Sometimes the giftee feels a sense of obligation to the giver, to reciprocate in kind, but here I know Tung was talking about service, because he said so! Yes, he gave me a gift of the idea that my music serves others by inspiring or pleasing them, and I surely don't feel a need to respond one way or the other, other than a heartfelt "thank you" to the idea.

I hope you will enjoy a December end-of-semester musical performance by Tung with some of his awesome young guitar students:

I encapsulated Tung's message in a poem that speaks for itself (included in my third volume of poetry, now being compiled).
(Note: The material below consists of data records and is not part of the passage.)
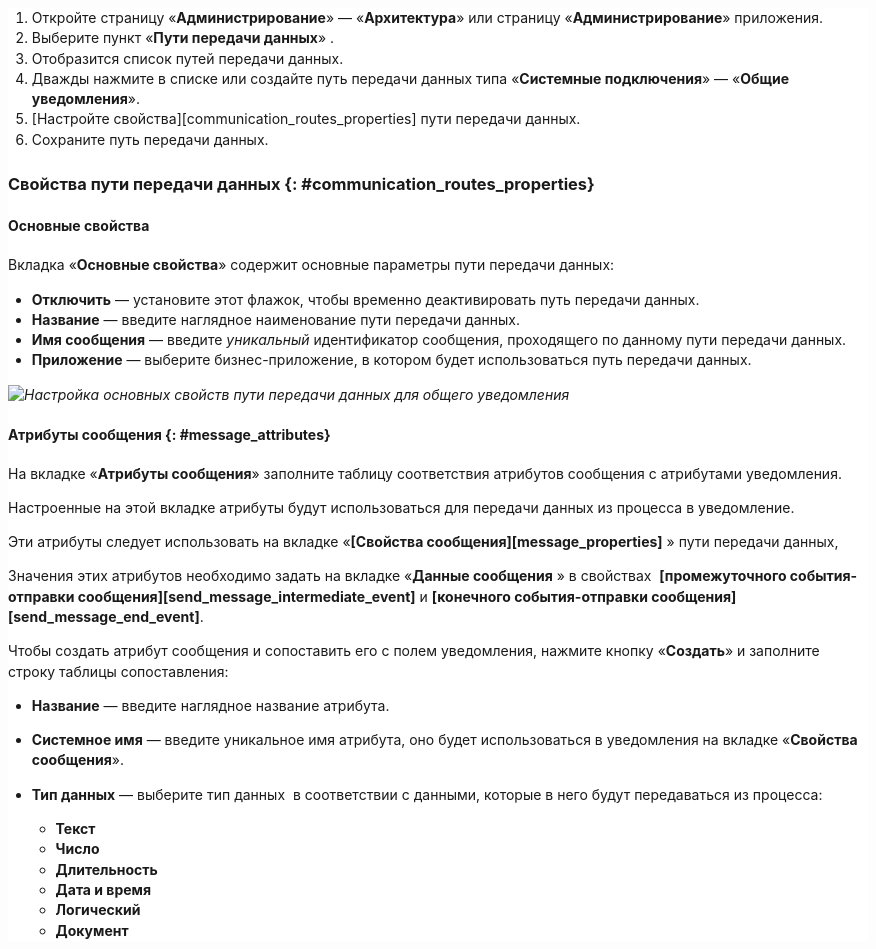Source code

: 1. Откройте страницу «**Администрирование**» — «**Архитектура**» или страницу «**Администрирование**» приложения.
2. Выберите пункт «**Пути передачи данных**» <i class=" fal  fa-route " style="box-sizing: border-box; -webkit-font-smoothing: antialiased; display: var(--fa-display,inline-block); font-style: normal; font-variant: normal; line-height: 1; text-rendering: auto; font-family: 'Font Awesome 6 Pro'; font-weight: 300;">‌</i>.
3. Отобразится список путей передачи данных.
4. Дважды нажмите в списке или создайте путь передачи данных типа «**Системные подключения**» — «**Общие уведомления**». 
5. [Настройте свойства][communication_routes_properties] пути передачи данных.
6. Сохраните путь передачи данных.

### Свойства пути передачи данных {: #communication_routes_properties}

#### Основные свойства

Вкладка «**Основные свойства**» содержит основные параметры пути передачи данных:

- **Отключить** — установите этот флажок, чтобы временно деактивировать путь передачи данных.
- **Название** — введите наглядное наименование пути передачи данных.
- **Имя сообщения** — введите _уникальный_ идентификатор сообщения, проходящего по данному пути передачи данных.
- **Приложение** — выберите бизнес-приложение, в котором будет использоваться путь передачи данных.

_![Настройка основных свойств пути передачи данных для общего уведомления](common_notifications_properties_setting.png)_

#### Атрибуты сообщения {: #message_attributes}

На вкладке «**Атрибуты сообщения**» заполните таблицу соответствия атрибутов сообщения с атрибутами уведомления.

Настроенные на этой вкладке атрибуты будут использоваться для передачи данных из процесса в уведомление.

Эти атрибуты следует использовать на вкладке «**[Свойства сообщения][message_properties]** » пути передачи данных,

Значения этих атрибутов необходимо задать на вкладке «**Данные сообщения** » в свойствах  **[промежуточного события-отправки сообщения][send_message_intermediate_event]** и **[конечного события-отправки сообщения][send_message_end_event]**.

Чтобы создать атрибут сообщения и сопоставить его с полем уведомления, нажмите кнопку «**Создать**» и заполните строку таблицы сопоставления:

- **Название** — введите наглядное название атрибута.
- **Системное имя** — введите уникальное имя атрибута, оно будет использоваться в уведомления на вкладке «**Свойства сообщения**».
- **Тип данных** — выберите тип данных  в соответствии с данными, которые в него будут передаваться из процесса:

    - **Текст**
    - **Число**
    - **Длительность**
    - **Дата и время**
    - **Логический**
    - **Документ**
I will only add here, my heartfelt thanks to Tung for the gift of his friendship, for his encouragement in my adventure into learning the technique and musicality of pianism, and simply for sharing my growing love of music. (Here sharing music with my dear kitty, Prince!)

May we all have friends like Tung, and a renewed sense of hope and enthusiasm for the New Year and whatever it may bring us as opportunities to express gratitude, and to grow in kindness, compassion, and empathy for others and for ourselves, too!


One mystery that I’m contemplating,

and it just won’t go away

or get easily resolved or totally solved

although I consider it day to day,

is how to deal with things that conspire

to defeat my piano goals

to have fun, exercise my brain,

and let piano technique unfold.

Reducing self-consciousness is there, too,

but not so easily achieved

because it’s based in ego that consumes

the perfection that I conceive.

So what defeats and discourages me?

What’re my biggest bug-a-boos?

Nerves, excitement, and distraction

create errors that easily accrue.

I’ll forget a passage, play the wrong note,

or “ghost” even one or two,

I’ll forget to breathe between the parts,

lose rhythm or rush a tempo.

But here’s a thought sent to me

by a friend from music conservatory:

“Play your music as an act of service,

and it’ll be another story!”

How sweet a gift he gave to me

by sharing this apt insight!

Don’t play to show off, but rather think

about increasing the listener’s delight!